# Stored items from a collection
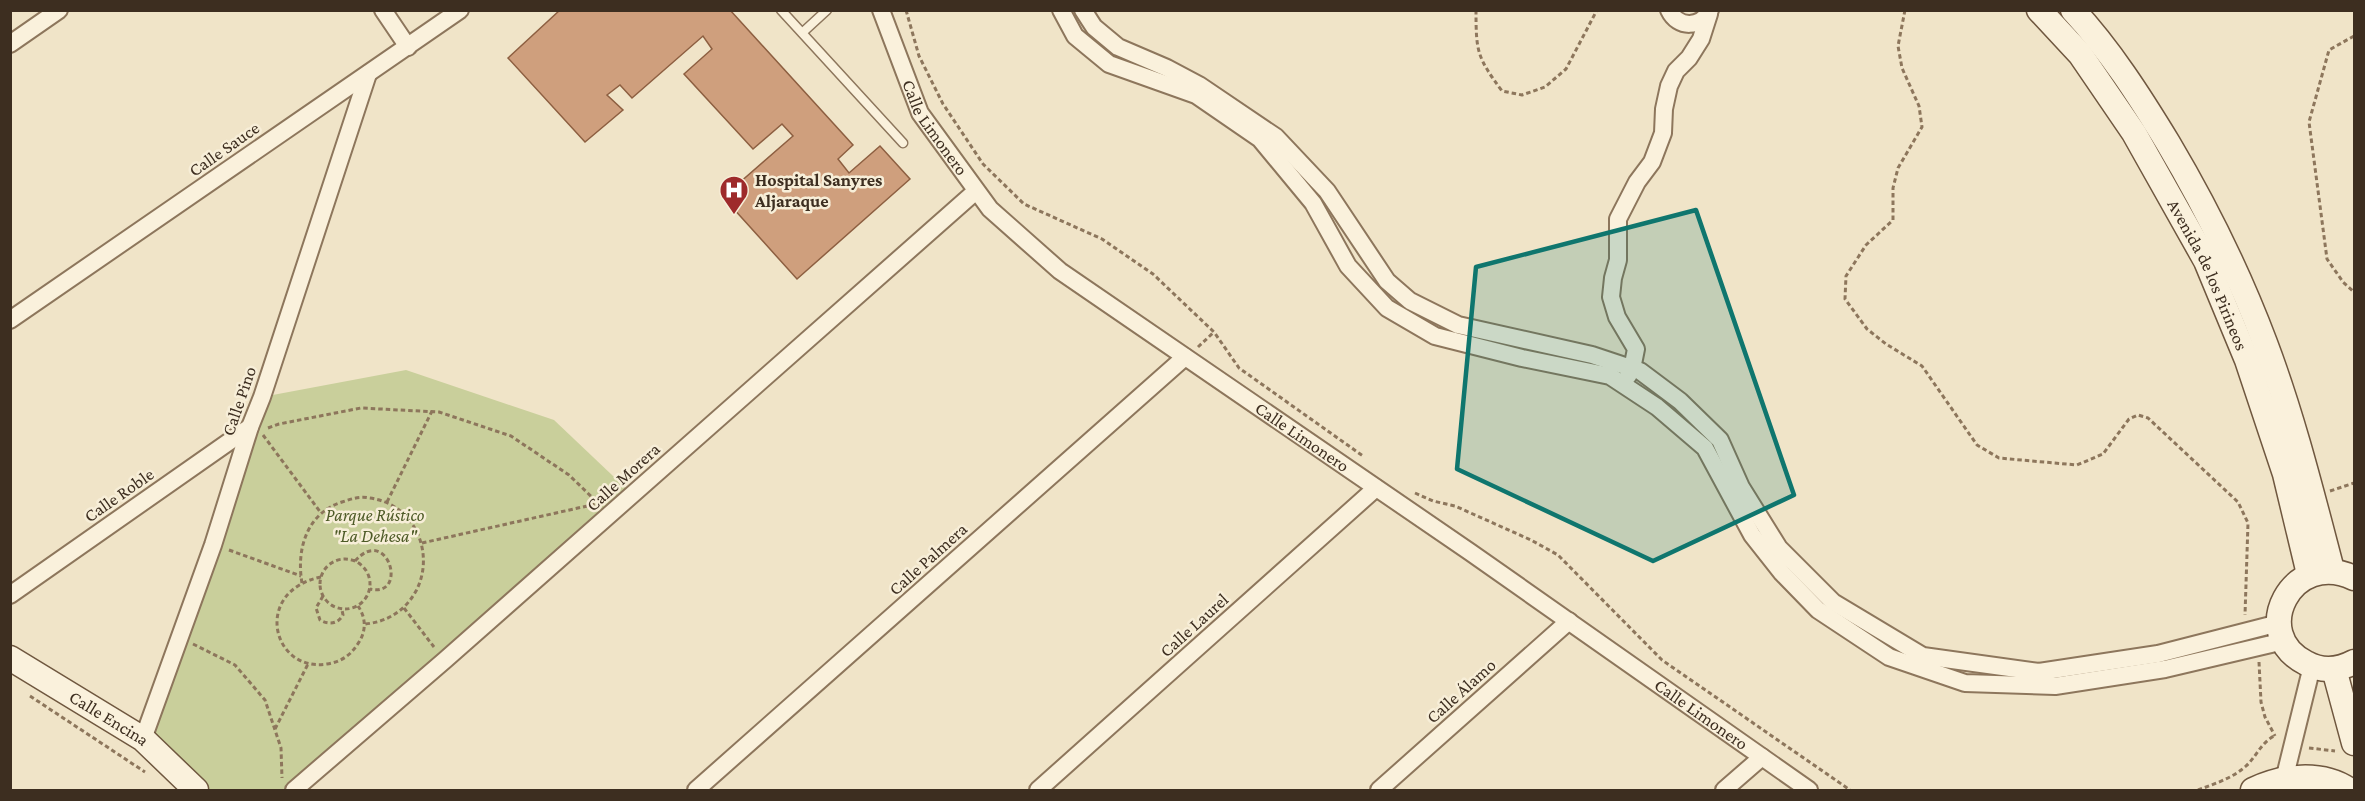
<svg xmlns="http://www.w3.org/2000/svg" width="2365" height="801" font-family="'Crimson Pro',serif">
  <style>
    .green { fill: #c9cf9b }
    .building { fill: #cf9f7d; stroke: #8d5f41; stroke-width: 1.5 }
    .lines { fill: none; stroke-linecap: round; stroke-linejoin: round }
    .lane-casing { stroke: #8d765c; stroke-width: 11 }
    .street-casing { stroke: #8d765c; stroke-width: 20 }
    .secondary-casing { stroke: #6f573f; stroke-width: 27 }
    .path { stroke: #8d765c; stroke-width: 3; stroke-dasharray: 4.5 3; stroke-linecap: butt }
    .lane { stroke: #faf1dc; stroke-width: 8 }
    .street { stroke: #faf1dc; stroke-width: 16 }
    .secondary { stroke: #faf1dc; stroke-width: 24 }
    .marked { fill: #0f766e; fill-opacity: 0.2; stroke: #0f766e; stroke-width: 4.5; stroke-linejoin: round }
    .labels { text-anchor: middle; stroke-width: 5; stroke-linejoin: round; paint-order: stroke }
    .street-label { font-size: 18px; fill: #3d2e20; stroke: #f7eed8 }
    .poi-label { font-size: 18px; font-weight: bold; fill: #3d2e20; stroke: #f7eed8; text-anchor: start }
    .park-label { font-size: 18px; font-style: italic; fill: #4d5a26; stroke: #f7eed8 }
  </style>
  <rect width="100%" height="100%" fill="#f0e4c8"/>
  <path class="green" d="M406 370 554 420 632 494 294 790H196L143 739 262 397Z"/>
  <path class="building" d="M560 10H730L853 145 838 159 849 173 880 146 910 179 797 279 723 197 793 136 782 124 753 149 684 74 712 49 703 36 632 98 620 85 607 95 623 110 585 142 508 58Z"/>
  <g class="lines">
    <g class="lane-casing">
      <path id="lane" d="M781 10 903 143
        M802 33 827 10"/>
    </g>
    <g class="street-casing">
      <g id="street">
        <path d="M383 10 408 47"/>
        <path id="s1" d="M881 10 920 113 990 209 1060 271 1470 552 1809 790"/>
        <path d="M1061 10 1075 36 1109 64 1196 95 1260 139 1313 203 1348 266 1387 308 1435 336 1522 358 1610 376 1657 407 1705 448 1752 535 1782 573 1818 610 1889 657 1965 683 2055 686 2165 669 2284 641"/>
        <path d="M1083 10 1094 27 1118 47 1167 68 1199 85 1276 137 1327 191 1387 281 1410 301 1458 325 1592 355 1640 371 1680 401 1720 440 1741 487 1779 548 1833 602 1923 656 2039 672 2158 654 2279 623"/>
        <path d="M1669 10C1678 29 1701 28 1710 10"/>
        <path d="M10 44 59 10"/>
        <path d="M10 320 460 10"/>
        <path d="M1628 376 1632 369 1636 349 1617 317 1611 297 1613 278 1618 260V219L1637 182 1652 162 1663 133 1664 109 1669 86 1676 71 1689 58 1701 39 1709 14"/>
        <path d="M10 595 250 427"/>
        <path d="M143 739 213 545 250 427 262 397 368 74"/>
        <path d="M2284 780 2312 666"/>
        <path d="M294 790 445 660 976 191"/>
        <path d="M696 790 1185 357"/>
        <path d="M1038 790 1376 488"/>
        <path d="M1379 790 1569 621"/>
        <path d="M1724 790 1762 757"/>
      </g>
    </g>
    <g class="secondary-casing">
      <g id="secondary">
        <path id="s2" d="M2039 10 2080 54 2134 133 2206 261 2247 360 2285 474 2309 574"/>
        <path d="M2073 10C2110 50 2140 97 2168 143 2206 207 2239 274 2265 343 2293 417 2312 494 2332 570"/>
        <path d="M2354 578C2292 548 2248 634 2306 663 2322 672 2339 670 2354 662"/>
        <path id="s3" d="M10 658 143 739 196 790"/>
        <path d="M2334 669 2354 743"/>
        <path d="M2253 790C2282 776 2321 771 2349 790"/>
      </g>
    </g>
    <path class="path" d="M906 10 919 56 943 104 983 164 1024 204 1102 239 1153 274 1214 332 1239 368 1363 456
      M1476 10C1476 52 1477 57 1502 91L1522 95 1545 87 1566 69 1597 10
      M1905 10 1898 46 1902 68 1919 106 1922 127 1898 168 1893 188V220L1866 245 1846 276 1845 299 1867 329 1886 344 1922 366 1977 445 1999 458 2077 465 2103 454 2129 419 2138 415 2148 418 2238 502 2248 523 2245 615
      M2162 10H2180
      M2354 36 2329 50 2309 122 2327 259 2343 282 2354 292
      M1198 347 1214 332
      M268 428 279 424 361 408 439 412 511 436 569 475 598 503
      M263 435 321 513
      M2330 491 2354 483
      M1415 493 1433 501 1455 506 1531 540 1558 555 1662 660 1850 790
      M387 502 432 411
      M422 543 596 504
      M229 550 301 576
      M320 584a25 25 0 1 1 50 0a25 25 0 1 1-50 0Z
      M355 561C388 524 409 598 370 589
      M321 577C252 591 272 673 327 664 340 662 350 656 357 645 366 633 367 619 358 606
      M302 583C296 549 307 513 342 502 351 499 360 496 369 498 414 503 436 553 416 591 405 611 387 622 365 624
      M323 596 316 608 320 620C329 625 338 624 343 615L342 610
      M404 608 434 647
      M193 644 235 665 265 700 281 748 282 778
      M2259 662 2261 702 2265 717 2275 736
      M30 696 145 772
      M275 729 308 664
      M2309 748 2335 751
      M2198 790C2214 784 2233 778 2246 766 2257 756 2261 742 2276 735"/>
    <use href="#lane" class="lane"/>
    <use href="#street" class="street"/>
    <use href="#secondary" class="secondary"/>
  </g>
  <path class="marked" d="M1696 210 1794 495 1653 561 1457 469 1476 267Z"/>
  <defs>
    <g id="hospital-pin" transform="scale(1.5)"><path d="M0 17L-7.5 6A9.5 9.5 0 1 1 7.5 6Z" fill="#9e2a2b" stroke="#f7eed8"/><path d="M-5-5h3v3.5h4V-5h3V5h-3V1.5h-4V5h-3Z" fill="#fff"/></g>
  </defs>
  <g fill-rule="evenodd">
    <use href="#hospital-pin" x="734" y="190"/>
  </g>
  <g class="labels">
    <g class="street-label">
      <text dy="6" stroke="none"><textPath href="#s1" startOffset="130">Calle Limonero</textPath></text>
      <text transform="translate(224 149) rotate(-35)" y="6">Calle Sauce</text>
      <text dy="6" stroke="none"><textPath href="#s2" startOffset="316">Avenida de los Pirineos</textPath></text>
      <text transform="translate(239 401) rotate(-71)" y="6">Calle Pino</text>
      <text dy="6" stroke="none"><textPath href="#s1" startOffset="616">Calle Limonero</textPath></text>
      <text transform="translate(623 477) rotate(-42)" y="6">Calle Morera</text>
      <text transform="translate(119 495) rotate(-35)" y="6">Calle Roble</text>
      <text transform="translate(928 559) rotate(-42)" y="6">Calle Palmera</text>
      <text transform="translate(1194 625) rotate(-42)" y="6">Calle Laurel</text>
      <text transform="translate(1461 691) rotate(-42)" y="6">Calle Álamo</text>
      <text dy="6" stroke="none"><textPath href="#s1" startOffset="1102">Calle Limonero</textPath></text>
      <text dy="6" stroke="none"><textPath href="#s3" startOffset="116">Calle Encina</textPath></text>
    </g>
    <g class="poi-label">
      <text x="755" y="186">Hospital Sanyres<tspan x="755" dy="21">Aljaraque</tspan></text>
    </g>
    <g class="park-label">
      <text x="375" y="521">Parque Rústico<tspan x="375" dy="21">"La Dehesa"</tspan></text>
    </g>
  </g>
  <rect width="2365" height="801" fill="none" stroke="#3d2e20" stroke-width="24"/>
</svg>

# What you have to do
Repeat the data word for word. Images are not part of the copy.

# Task output
<svg xmlns="http://www.w3.org/2000/svg" width="2365" height="801" font-family="'Crimson Pro',serif">
  <style>
    .green { fill: #c9cf9b }
    .building { fill: #cf9f7d; stroke: #8d5f41; stroke-width: 1.5 }
    .lines { fill: none; stroke-linecap: round; stroke-linejoin: round }
    .lane-casing { stroke: #8d765c; stroke-width: 11 }
    .street-casing { stroke: #8d765c; stroke-width: 20 }
    .secondary-casing { stroke: #6f573f; stroke-width: 27 }
    .path { stroke: #8d765c; stroke-width: 3; stroke-dasharray: 4.5 3; stroke-linecap: butt }
    .lane { stroke: #faf1dc; stroke-width: 8 }
    .street { stroke: #faf1dc; stroke-width: 16 }
    .secondary { stroke: #faf1dc; stroke-width: 24 }
    .marked { fill: #0f766e; fill-opacity: 0.2; stroke: #0f766e; stroke-width: 4.5; stroke-linejoin: round }
    .labels { text-anchor: middle; stroke-width: 5; stroke-linejoin: round; paint-order: stroke }
    .street-label { font-size: 18px; fill: #3d2e20; stroke: #f7eed8 }
    .poi-label { font-size: 18px; font-weight: bold; fill: #3d2e20; stroke: #f7eed8; text-anchor: start }
    .park-label { font-size: 18px; font-style: italic; fill: #4d5a26; stroke: #f7eed8 }
  </style>
  <rect width="100%" height="100%" fill="#f0e4c8"/>
  <path class="green" d="M406 370 554 420 632 494 294 790H196L143 739 262 397Z"/>
  <path class="building" d="M560 10H730L853 145 838 159 849 173 880 146 910 179 797 279 723 197 793 136 782 124 753 149 684 74 712 49 703 36 632 98 620 85 607 95 623 110 585 142 508 58Z"/>
  <g class="lines">
    <g class="lane-casing">
      <path id="lane" d="M781 10 903 143
        M802 33 827 10"/>
    </g>
    <g class="street-casing">
      <g id="street">
        <path d="M383 10 408 47"/>
        <path id="s1" d="M881 10 920 113 990 209 1060 271 1470 552 1809 790"/>
        <path d="M1061 10 1075 36 1109 64 1196 95 1260 139 1313 203 1348 266 1387 308 1435 336 1522 358 1610 376 1657 407 1705 448 1752 535 1782 573 1818 610 1889 657 1965 683 2055 686 2165 669 2284 641"/>
        <path d="M1083 10 1094 27 1118 47 1167 68 1199 85 1276 137 1327 191 1387 281 1410 301 1458 325 1592 355 1640 371 1680 401 1720 440 1741 487 1779 548 1833 602 1923 656 2039 672 2158 654 2279 623"/>
        <path d="M1669 10C1678 29 1701 28 1710 10"/>
        <path d="M10 44 59 10"/>
        <path d="M10 320 460 10"/>
        <path d="M1628 376 1632 369 1636 349 1617 317 1611 297 1613 278 1618 260V219L1637 182 1652 162 1663 133 1664 109 1669 86 1676 71 1689 58 1701 39 1709 14"/>
        <path d="M10 595 250 427"/>
        <path d="M143 739 213 545 250 427 262 397 368 74"/>
        <path d="M2284 780 2312 666"/>
        <path d="M294 790 445 660 976 191"/>
        <path d="M696 790 1185 357"/>
        <path d="M1038 790 1376 488"/>
        <path d="M1379 790 1569 621"/>
        <path d="M1724 790 1762 757"/>
      </g>
    </g>
    <g class="secondary-casing">
      <g id="secondary">
        <path id="s2" d="M2039 10 2080 54 2134 133 2206 261 2247 360 2285 474 2309 574"/>
        <path d="M2073 10C2110 50 2140 97 2168 143 2206 207 2239 274 2265 343 2293 417 2312 494 2332 570"/>
        <path d="M2354 578C2292 548 2248 634 2306 663 2322 672 2339 670 2354 662"/>
        <path id="s3" d="M10 658 143 739 196 790"/>
        <path d="M2334 669 2354 743"/>
        <path d="M2253 790C2282 776 2321 771 2349 790"/>
      </g>
    </g>
    <path class="path" d="M906 10 919 56 943 104 983 164 1024 204 1102 239 1153 274 1214 332 1239 368 1363 456
      M1476 10C1476 52 1477 57 1502 91L1522 95 1545 87 1566 69 1597 10
      M1905 10 1898 46 1902 68 1919 106 1922 127 1898 168 1893 188V220L1866 245 1846 276 1845 299 1867 329 1886 344 1922 366 1977 445 1999 458 2077 465 2103 454 2129 419 2138 415 2148 418 2238 502 2248 523 2245 615
      M2162 10H2180
      M2354 36 2329 50 2309 122 2327 259 2343 282 2354 292
      M1198 347 1214 332
      M268 428 279 424 361 408 439 412 511 436 569 475 598 503
      M263 435 321 513
      M2330 491 2354 483
      M1415 493 1433 501 1455 506 1531 540 1558 555 1662 660 1850 790
      M387 502 432 411
      M422 543 596 504
      M229 550 301 576
      M320 584a25 25 0 1 1 50 0a25 25 0 1 1-50 0Z
      M355 561C388 524 409 598 370 589
      M321 577C252 591 272 673 327 664 340 662 350 656 357 645 366 633 367 619 358 606
      M302 583C296 549 307 513 342 502 351 499 360 496 369 498 414 503 436 553 416 591 405 611 387 622 365 624
      M323 596 316 608 320 620C329 625 338 624 343 615L342 610
      M404 608 434 647
      M193 644 235 665 265 700 281 748 282 778
      M2259 662 2261 702 2265 717 2275 736
      M30 696 145 772
      M275 729 308 664
      M2309 748 2335 751
      M2198 790C2214 784 2233 778 2246 766 2257 756 2261 742 2276 735"/>
    <use href="#lane" class="lane"/>
    <use href="#street" class="street"/>
    <use href="#secondary" class="secondary"/>
  </g>
  <path class="marked" d="M1696 210 1794 495 1653 561 1457 469 1476 267Z"/>
  <defs>
    <g id="hospital-pin" transform="scale(1.5)"><path d="M0 17L-7.5 6A9.5 9.5 0 1 1 7.5 6Z" fill="#9e2a2b" stroke="#f7eed8"/><path d="M-5-5h3v3.5h4V-5h3V5h-3V1.5h-4V5h-3Z" fill="#fff"/></g>
  </defs>
  <g fill-rule="evenodd">
    <use href="#hospital-pin" x="734" y="190"/>
  </g>
  <g class="labels">
    <g class="street-label">
      <text dy="6" stroke="none"><textPath href="#s1" startOffset="130">Calle Limonero</textPath></text>
      <text transform="translate(224 149) rotate(-35)" y="6">Calle Sauce</text>
      <text dy="6" stroke="none"><textPath href="#s2" startOffset="316">Avenida de los Pirineos</textPath></text>
      <text transform="translate(239 401) rotate(-71)" y="6">Calle Pino</text>
      <text dy="6" stroke="none"><textPath href="#s1" startOffset="616">Calle Limonero</textPath></text>
      <text transform="translate(623 477) rotate(-42)" y="6">Calle Morera</text>
      <text transform="translate(119 495) rotate(-35)" y="6">Calle Roble</text>
      <text transform="translate(928 559) rotate(-42)" y="6">Calle Palmera</text>
      <text transform="translate(1194 625) rotate(-42)" y="6">Calle Laurel</text>
      <text transform="translate(1461 691) rotate(-42)" y="6">Calle Álamo</text>
      <text dy="6" stroke="none"><textPath href="#s1" startOffset="1102">Calle Limonero</textPath></text>
      <text dy="6" stroke="none"><textPath href="#s3" startOffset="116">Calle Encina</textPath></text>
    </g>
    <g class="poi-label">
      <text x="755" y="186">Hospital Sanyres<tspan x="755" dy="21">Aljaraque</tspan></text>
    </g>
    <g class="park-label">
      <text x="375" y="521">Parque Rústico<tspan x="375" dy="21">"La Dehesa"</tspan></text>
    </g>
  </g>
  <rect width="2365" height="801" fill="none" stroke="#3d2e20" stroke-width="24"/>
</svg>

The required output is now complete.